C’est un vaste débat. A l’heure actuelle, la France suit le modèle imposé par l’Union européenne, qui considère que l’Etat Providence ne peut se maintenir sans immigration de masse du fait de la dénatalité européenne. Par exemple, le financement des systèmes de retraite et de santé paraît impossible dans l’état actuel de la structure par âge de l’Europe. Cependant, ce choix sociétal n’a jamais fait l’objet d’un débat public, aucune autre solution sérieuse pour remédier au problème du financement de l’Etat Providence n’ayant été envisagée, à commencer par la plus évidente d’entre elle, qui était la mise en place d’une vraie politique visant à remonter la natalité européenne. En effet, les dirigeants de l’Union européenne ont complètement démissionné sur la question démographique, sans se rendre compte de ses conséquences : la déstabilisation du continent du fait d’une diversification trop rapide de son peuplement, d’autant que beaucoup de nouveaux arrivants proviennent d’une civilisation historiquement hostile à l’Europe.

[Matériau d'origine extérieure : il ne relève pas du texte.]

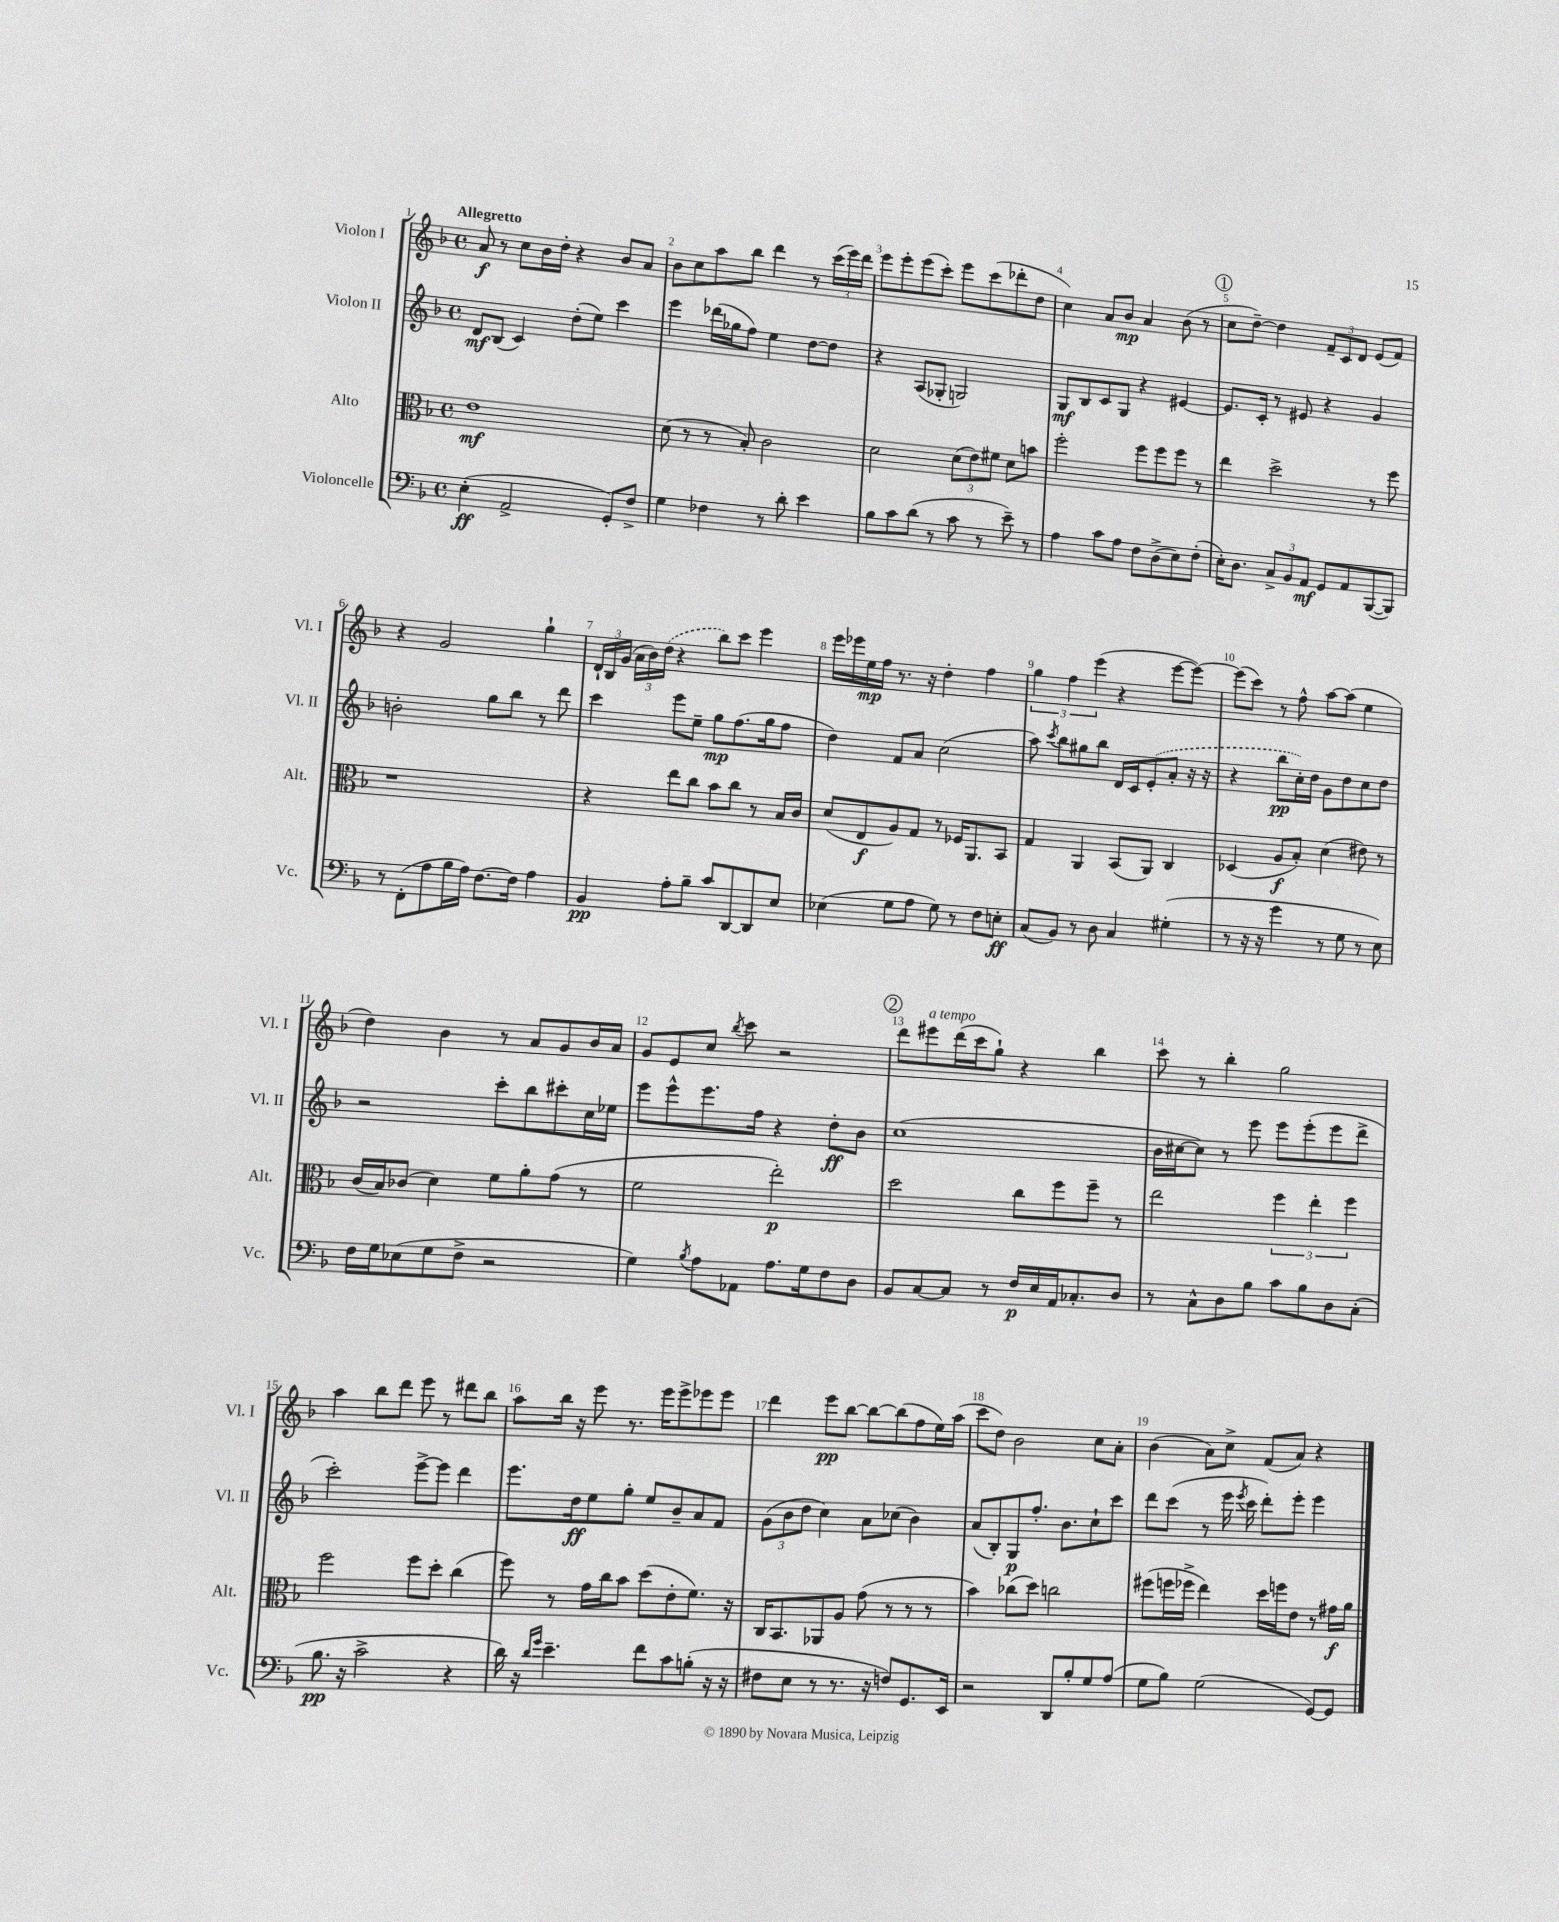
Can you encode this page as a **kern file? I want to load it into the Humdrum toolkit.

**kern	**kern	**kern	**kern
*staff4	*staff3	*staff2	*staff1
*clefF4	*clefC3	*clefG2	*clefG2
*k[b-]	*k[b-]	*k[b-]	*k[b-]
*M4/4	*M4/4	*M4/4	*M4/4
*met(c)	*met(c)	*met(c)	*met(c)
(4E'	1e	8d	8a
.	.	(8B-	8r
2AA^	.	4c)	8cc
.	.	.	16b-
.	.	.	16dd'
.	.	(8dd'	4r
.	.	8ee)	.
8GG')	.	4ccc	8b-
8F^	.	.	8a
=	=	=	=
4G	(8d	4eee	8b-
.	8r	.	8cc
4F-	8r	(16ddd-	8aa
.	.	16gg-	.
.	8B-')	8ff)	8bb-
8r	2c	4ee	4ddd
8d'	.	.	.
4e	.	[8dd	8r
.	.	8dd]	(24ccc
.	.	.	24eee)
.	.	.	24ddd
=	=	=	=
8B-	2d	4r	8eee
8c	.	.	8eee'
(8d	.	(8A	(8eee
8r	.	8G-'	8ccc')
8c	(12d	2G)	8eee
.	12e)	.	.
8r	.	.	(8ccc
.	12f#	.	.
8e~)	8d	.	8ddd-'
8r	8b	.	8dd
=	=	=	=
4A	2ff'	8G	4cc)
.	.	8B-	.
8c	.	8c	8a
8A	.	8G	8b-
8F	8ff	4r	4a
(8D^	8ff	.	.
8E)	8ff	[4e#	(8b-
(8F'	8r	.	8r
=	=	=	=
16E')	4ee	8.e#]	8cc
8.D	.	.	.
.	.	.	[8dd~)
.	.	16c'	.
12C^	2dd^	8r	4dd]
12BB-	.	.	.
.	.	8e#	.
12AA	.	.	.
8GG	.	4r	12f~
.	.	.	12c
8AA	.	.	.
.	.	.	12d
([8BBB-	8r	4g	(8e
8BBB-])	8ff	.	8f)
=	=	=	=
8r	1r	2b'	4r
(8FF'	.	.	.
8A	.	.	2g
16B-	.	.	.
16A)	.	.	.
[8.F	.	8gg	.
.	.	8bb-	.
16F]	.	.	.
4A	.	8r	4gg`
.	.	8ddd	.
=	=	=	=
4BB-	4r	4ccc	24d`
.	.	.	24B-
.	.	.	(24g
.	.	.	24a
.	.	.	24b-)
.	.	.	(24dd
8A'	8ee	8eee	4r
8B-~	8cc	8ee~	.
8c	8b-	8gg	8bb-)
[8DD	8cc	(8.ff	8ccc
8DD]	8r	.	4eee
.	.	16gg	.
8E	16B-	8ff	.
.	16c	.	.
=	=	=	=
(4E-	(8d	4dd)	16eee
.	.	.	16eee-
.	8E	.	16ee
.	.	.	16ff
8G	8A)	8f	8.r
8A	8G	8a	.
.	.	.	16r
8G)	8r	(2cc	4dd'
8r	16F-	.	.
.	8.AA	.	.
8F	.	.	4ff
8E'	8BB-	.	.
=	=	=	=
(8C	4G	8aa)	6gg
.	.	8qccc	.
8BB-)	.	8bb-	.
.	.	.	6ff
8r	4AA	8gg#	.
.	.	.	(6eee
8D	.	8bb-	.
4C	(8BB-	16d	4r
.	.	16c	.
.	8AA)	(8e'	.
(4G#'	4C	8a'	[8eee
.	.	16r	8eee_)
.	.	16r	.
=	=	=	=
8r	(4D-	4r	(8eee]
16r	.	.	8ccc)
16r	.	.	.
4g	8A	8bb-	8r
.	8B-')	16cc')	8ff^^
.	.	16dd	.
8r	(4d	8g	[8aa
8G	.	8dd	(8aa]
8r	8e#)	8cc	4ee
8E)	8r	8dd	.
=	=	=	=
16F	(16c	2r	4dd)
16G	16B-)	.	.
(8E-	(8c-	.	.
8G	4d)	.	4b-
8F^	.	.	.
2r	8f	8ccc'	8r
.	8a'	8bb-	8a
.	(8g	8ccc#'	8g
.	8r	16cc	16b-
.	.	16ee-	16a
=	=	=	=
4G)	2f	8eee	8g
.	.	8eee^^	8e
8qB-	.	.	.
8A	.	8.eee	8cc
.	.	.	8qbb-
8AA-	.	.	8ccc
.	.	16ff	.
8.A	2ee')	4r	2r
16G	.	.	.
8F	.	8dd'	.
8D	.	8b-	.
=	=	=	=
8BB-	2dd	(1cc	8ddd
[8C	.	.	8eee#
8C]	.	.	(16ddd
.	.	.	16ccc
8r	.	.	8gg`)
16F	8cc	.	4r
16E	.	.	.
16AA	8ff	.	.
8.C-'	.	.	.
.	8ff~	.	4bb-
8D	8r	.	.
=	=	=	=
8r	2ee	16b-	8ccc
.	.	[16cc#	.
8C^^	.	8cc#])	8r
8D	.	8r	4bb-'
8B-	.	8eee	.
8c	6ff	8eee	2gg
8B-	.	(8eee'	.
.	6ee'	.	.
8D	.	8eee	.
.	6ff	.	.
(8C'	.	8ddd^	.
=	=	=	=
8.B-	2ff	2ccc')	4aa
16r	.	.	.
2c^	.	.	8bb-
.	.	.	8ddd
.	8ff	[8eee^	8eee
.	8dd'	8eee]	8r
4r	(4cc	4ddd	8ddd#
.	.	.	8bb-
=	=	=	=
16d)	8ff)	8.eee	8aa
16r	.	.	.
16qqd	.	.	.
16qqg	.	.	.
4.e~	8r	.	16bb-
.	.	16dd	16r
.	16g	8ee	8eee
.	16cc	.	.
.	8b-	8gg'	8.r
8f	(8dd	8ee	.
.	.	.	16eee
8c	8e'	8b-~	8eee^
(8B'	8.f)	8a	8eee-
16r	.	8f	8eee-
16r	16r	.	.
=	=	=	=
8F#	16C	(12g	4ddd
.	8.BB-	.	.
.	.	12b-	.
8E	.	.	.
.	.	12dd	.
8r	8AA-	4cc)	8eee
8.r	8A	.	[8bb-
.	(8g	8a	8bb-_
16r	.	.	.
8F)	8r	(8cc-	(8bb-]
8.GG	8r	4b-)	8ff
.	8r	.	16ee)
16EE	.	.	(16aa
=	=	=	=
2r	4b-)	(8a	8ccc
.	.	8B-')	8dd)
.	(8cc-	8G	2b-
.	8dd)	8.ff'	.
8DD	2cc	.	.
.	.	8.b-	.
8B-'	.	.	.
8G	.	8cc`	8cc
(8A	.	8ccc	8a'
=	=	=	=
8G	(8ff#	8ddd	(4b-
8B-)	16ff	(8ccc	.
.	16ff-^	.	.
(2G	4ee)	8r	8a)
.	.	16eee	8cc^
.	.	8qeee	.
.	.	16ccc	.
.	16dd	8ddd')	(8f
.	16ff	.	.
.	8e	8eee'	8a)
[8GG)	8r	4eee	4r
8GG]	16g#	.	.
.	16a	.	.
==	==	==	==
*-	*-	*-	*-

Alexandre Delaigue : Il existe une solution en réalité à la préservation du modèle social : une politique de forte croissance économique.

La politique de croissance qui bénéficierait à la protection sociale aujourd'hui est une politique migratoire fondée sur l'immigration économique dans laquelle, sur la base de critères économiques, on déciderait d'augmenter massivement les entrées de migrants en essayant de se focaliser sur des compétences (ou des formations, des niveaux de diplôme) qui soient complémentaires de celles des Français.

Une telle politique aurait à la fois pour effet d'augmenter la croissance et résoudrait l'équation difficile des retraites, qui est que l'on va avoir de plus en plus de retraités pour des moins en moins d'actifs. Cela permettrait également de répondre au problème des comptes de la sécurité sociale car les migrants qui sont actifs sont des contributeurs nets à la protection sociale. Mais c'est là qu'apparait le paradoxe : la politique immédiate qui permettrait de résoudre le problème de la protection sociale (des flux migratoires accrus), est aussi la politique qui à terme risque de nuire à la légitimité de la protection sociale en donnant le sentiment que celle-ci bénéficie plus à ces nouveaux arrivants.

Ainsi, pour sauver la protection sociale, il faudrait une politique de croissance qui passerait, entre autres, par des flux migratoires plus élevés, mais ces entrées de migrants plus élevées, si elles deviennent importantes, risquent de nuire à la légitimité de la protection sociale.